Dataset records:

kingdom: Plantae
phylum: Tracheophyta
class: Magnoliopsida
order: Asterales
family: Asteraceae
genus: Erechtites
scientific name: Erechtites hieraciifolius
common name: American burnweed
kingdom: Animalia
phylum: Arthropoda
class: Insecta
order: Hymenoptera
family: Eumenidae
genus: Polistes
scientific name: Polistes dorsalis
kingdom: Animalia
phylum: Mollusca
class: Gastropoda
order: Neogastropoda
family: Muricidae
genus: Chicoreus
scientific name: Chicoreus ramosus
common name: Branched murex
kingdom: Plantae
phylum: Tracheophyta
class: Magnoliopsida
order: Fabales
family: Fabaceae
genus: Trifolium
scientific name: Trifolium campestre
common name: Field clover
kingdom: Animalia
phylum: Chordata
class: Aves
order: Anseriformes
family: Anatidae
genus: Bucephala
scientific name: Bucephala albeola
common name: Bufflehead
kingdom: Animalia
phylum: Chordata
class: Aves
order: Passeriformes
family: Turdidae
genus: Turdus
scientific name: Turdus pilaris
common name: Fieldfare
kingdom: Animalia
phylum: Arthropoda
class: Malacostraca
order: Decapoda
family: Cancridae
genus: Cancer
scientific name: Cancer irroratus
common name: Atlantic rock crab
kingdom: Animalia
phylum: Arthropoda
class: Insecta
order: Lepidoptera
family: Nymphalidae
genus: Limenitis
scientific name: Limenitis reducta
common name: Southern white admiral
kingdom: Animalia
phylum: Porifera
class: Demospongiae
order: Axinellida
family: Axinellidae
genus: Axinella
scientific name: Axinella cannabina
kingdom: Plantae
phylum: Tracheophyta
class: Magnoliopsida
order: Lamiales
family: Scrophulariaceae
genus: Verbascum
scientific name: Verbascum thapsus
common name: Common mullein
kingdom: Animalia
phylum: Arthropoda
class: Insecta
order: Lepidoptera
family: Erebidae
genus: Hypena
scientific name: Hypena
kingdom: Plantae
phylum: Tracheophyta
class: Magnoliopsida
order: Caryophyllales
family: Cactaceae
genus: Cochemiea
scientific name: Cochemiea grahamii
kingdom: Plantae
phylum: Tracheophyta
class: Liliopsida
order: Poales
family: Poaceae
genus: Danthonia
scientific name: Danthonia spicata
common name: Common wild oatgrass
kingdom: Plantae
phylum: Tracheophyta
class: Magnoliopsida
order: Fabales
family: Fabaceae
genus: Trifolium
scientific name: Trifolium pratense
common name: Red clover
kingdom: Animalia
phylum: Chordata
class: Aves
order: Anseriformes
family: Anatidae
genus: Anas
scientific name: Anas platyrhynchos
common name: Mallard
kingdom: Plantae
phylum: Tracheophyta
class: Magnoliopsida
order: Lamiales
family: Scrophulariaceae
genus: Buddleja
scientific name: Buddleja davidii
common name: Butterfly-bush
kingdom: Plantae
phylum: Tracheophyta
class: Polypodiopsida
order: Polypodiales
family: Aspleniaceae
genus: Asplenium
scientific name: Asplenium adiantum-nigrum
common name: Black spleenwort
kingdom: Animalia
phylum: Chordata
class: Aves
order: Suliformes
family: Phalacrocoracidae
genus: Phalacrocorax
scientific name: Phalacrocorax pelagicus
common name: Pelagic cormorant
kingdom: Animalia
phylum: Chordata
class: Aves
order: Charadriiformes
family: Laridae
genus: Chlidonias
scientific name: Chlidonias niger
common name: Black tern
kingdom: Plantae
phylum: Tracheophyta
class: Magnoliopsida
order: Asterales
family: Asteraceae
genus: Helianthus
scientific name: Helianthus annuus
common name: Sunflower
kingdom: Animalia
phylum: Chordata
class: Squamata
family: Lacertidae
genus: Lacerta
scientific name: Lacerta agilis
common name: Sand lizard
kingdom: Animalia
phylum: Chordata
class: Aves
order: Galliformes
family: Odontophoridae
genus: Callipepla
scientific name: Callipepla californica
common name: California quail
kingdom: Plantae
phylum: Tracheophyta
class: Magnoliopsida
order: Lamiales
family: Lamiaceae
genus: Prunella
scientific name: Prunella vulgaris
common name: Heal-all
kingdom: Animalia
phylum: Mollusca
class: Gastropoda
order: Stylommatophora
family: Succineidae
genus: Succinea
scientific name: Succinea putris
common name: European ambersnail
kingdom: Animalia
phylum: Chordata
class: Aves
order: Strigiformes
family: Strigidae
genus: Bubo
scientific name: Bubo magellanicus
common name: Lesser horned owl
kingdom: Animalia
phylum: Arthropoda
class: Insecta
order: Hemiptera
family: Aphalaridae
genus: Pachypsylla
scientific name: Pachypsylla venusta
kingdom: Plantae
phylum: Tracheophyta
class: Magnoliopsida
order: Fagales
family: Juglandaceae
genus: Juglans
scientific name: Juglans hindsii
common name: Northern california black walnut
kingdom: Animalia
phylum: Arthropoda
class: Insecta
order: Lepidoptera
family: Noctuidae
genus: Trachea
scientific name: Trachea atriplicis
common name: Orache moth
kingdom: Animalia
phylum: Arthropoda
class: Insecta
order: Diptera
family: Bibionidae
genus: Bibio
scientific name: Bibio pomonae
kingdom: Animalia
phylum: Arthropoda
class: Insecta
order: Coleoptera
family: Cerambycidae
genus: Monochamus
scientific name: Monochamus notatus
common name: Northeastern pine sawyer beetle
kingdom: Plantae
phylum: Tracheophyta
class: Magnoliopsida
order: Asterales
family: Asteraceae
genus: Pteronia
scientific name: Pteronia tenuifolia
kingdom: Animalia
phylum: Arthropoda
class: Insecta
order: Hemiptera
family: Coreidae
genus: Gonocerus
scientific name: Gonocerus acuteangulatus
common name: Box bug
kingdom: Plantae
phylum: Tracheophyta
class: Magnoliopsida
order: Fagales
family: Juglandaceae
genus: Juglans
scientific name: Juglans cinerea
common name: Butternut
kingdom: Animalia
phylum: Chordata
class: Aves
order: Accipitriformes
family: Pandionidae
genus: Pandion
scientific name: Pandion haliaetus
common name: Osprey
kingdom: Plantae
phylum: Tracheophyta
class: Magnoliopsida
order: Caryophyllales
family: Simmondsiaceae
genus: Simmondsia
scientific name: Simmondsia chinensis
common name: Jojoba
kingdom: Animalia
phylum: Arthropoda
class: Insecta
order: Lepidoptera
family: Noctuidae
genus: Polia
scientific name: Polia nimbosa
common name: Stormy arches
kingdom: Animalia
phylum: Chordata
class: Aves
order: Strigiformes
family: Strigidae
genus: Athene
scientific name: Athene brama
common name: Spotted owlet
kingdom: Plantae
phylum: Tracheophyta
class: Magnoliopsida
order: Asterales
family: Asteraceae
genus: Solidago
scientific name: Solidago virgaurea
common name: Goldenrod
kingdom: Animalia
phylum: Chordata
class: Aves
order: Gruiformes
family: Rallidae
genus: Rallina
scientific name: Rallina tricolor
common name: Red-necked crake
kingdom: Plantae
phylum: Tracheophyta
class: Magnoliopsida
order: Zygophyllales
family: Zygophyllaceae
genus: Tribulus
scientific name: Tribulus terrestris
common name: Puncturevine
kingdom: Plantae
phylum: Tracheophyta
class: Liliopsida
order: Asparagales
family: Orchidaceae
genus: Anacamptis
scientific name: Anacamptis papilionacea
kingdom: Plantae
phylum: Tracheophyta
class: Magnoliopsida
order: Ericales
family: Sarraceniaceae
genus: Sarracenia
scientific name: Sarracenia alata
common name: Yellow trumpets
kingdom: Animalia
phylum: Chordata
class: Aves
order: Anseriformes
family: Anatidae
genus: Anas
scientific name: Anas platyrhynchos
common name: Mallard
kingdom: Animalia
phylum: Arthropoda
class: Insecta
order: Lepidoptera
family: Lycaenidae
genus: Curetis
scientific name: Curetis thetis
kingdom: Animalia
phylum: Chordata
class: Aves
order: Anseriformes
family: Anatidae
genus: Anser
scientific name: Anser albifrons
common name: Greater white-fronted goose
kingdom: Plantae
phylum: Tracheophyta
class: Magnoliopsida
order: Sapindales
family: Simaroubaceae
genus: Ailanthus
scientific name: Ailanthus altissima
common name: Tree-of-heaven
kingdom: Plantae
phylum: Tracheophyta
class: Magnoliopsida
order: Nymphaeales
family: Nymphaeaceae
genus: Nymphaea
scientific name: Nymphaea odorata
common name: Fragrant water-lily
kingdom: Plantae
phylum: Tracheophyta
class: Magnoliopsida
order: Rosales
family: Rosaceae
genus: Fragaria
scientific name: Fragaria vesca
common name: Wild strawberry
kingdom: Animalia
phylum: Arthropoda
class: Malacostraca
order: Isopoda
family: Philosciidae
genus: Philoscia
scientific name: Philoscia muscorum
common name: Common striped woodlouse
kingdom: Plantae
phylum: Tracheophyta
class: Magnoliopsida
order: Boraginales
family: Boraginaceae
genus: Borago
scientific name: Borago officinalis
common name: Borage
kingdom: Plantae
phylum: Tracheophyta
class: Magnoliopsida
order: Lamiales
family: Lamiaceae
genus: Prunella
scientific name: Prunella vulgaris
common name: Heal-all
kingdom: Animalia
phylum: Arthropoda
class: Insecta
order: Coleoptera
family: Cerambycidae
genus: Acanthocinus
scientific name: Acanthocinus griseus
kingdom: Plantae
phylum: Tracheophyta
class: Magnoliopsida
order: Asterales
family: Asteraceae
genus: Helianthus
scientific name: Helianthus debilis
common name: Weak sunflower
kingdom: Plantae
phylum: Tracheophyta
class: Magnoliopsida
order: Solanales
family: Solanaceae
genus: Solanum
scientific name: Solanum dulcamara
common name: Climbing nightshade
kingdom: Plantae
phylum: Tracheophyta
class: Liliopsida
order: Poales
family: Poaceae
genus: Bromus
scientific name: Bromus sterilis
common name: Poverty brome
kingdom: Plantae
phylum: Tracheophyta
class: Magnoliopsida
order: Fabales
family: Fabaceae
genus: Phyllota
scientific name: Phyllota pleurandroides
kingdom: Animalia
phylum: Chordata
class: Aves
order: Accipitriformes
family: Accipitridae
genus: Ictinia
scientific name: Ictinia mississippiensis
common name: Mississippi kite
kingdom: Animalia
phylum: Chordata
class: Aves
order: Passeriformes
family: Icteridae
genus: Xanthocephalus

» TASK GOAL
Could you return the material's lines unchanged, from the line with "genus: Cochemiea" up to and including the line with "genus: Succinea"?

» EXERCISE ANSWER
genus: Cochemiea
scientific name: Cochemiea grahamii
kingdom: Plantae
phylum: Tracheophyta
class: Liliopsida
order: Poales
family: Poaceae
genus: Danthonia
scientific name: Danthonia spicata
common name: Common wild oatgrass
kingdom: Plantae
phylum: Tracheophyta
class: Magnoliopsida
order: Fabales
family: Fabaceae
genus: Trifolium
scientific name: Trifolium pratense
common name: Red clover
kingdom: Animalia
phylum: Chordata
class: Aves
order: Anseriformes
family: Anatidae
genus: Anas
scientific name: Anas platyrhynchos
common name: Mallard
kingdom: Plantae
phylum: Tracheophyta
class: Magnoliopsida
order: Lamiales
family: Scrophulariaceae
genus: Buddleja
scientific name: Buddleja davidii
common name: Butterfly-bush
kingdom: Plantae
phylum: Tracheophyta
class: Polypodiopsida
order: Polypodiales
family: Aspleniaceae
genus: Asplenium
scientific name: Asplenium adiantum-nigrum
common name: Black spleenwort
kingdom: Animalia
phylum: Chordata
class: Aves
order: Suliformes
family: Phalacrocoracidae
genus: Phalacrocorax
scientific name: Phalacrocorax pelagicus
common name: Pelagic cormorant
kingdom: Animalia
phylum: Chordata
class: Aves
order: Charadriiformes
family: Laridae
genus: Chlidonias
scientific name: Chlidonias niger
common name: Black tern
kingdom: Plantae
phylum: Tracheophyta
class: Magnoliopsida
order: Asterales
family: Asteraceae
genus: Helianthus
scientific name: Helianthus annuus
common name: Sunflower
kingdom: Animalia
phylum: Chordata
class: Squamata
family: Lacertidae
genus: Lacerta
scientific name: Lacerta agilis
common name: Sand lizard
kingdom: Animalia
phylum: Chordata
class: Aves
order: Galliformes
family: Odontophoridae
genus: Callipepla
scientific name: Callipepla californica
common name: California quail
kingdom: Plantae
phylum: Tracheophyta
class: Magnoliopsida
order: Lamiales
family: Lamiaceae
genus: Prunella
scientific name: Prunella vulgaris
common name: Heal-all
kingdom: Animalia
phylum: Mollusca
class: Gastropoda
order: Stylommatophora
family: Succineidae
genus: Succinea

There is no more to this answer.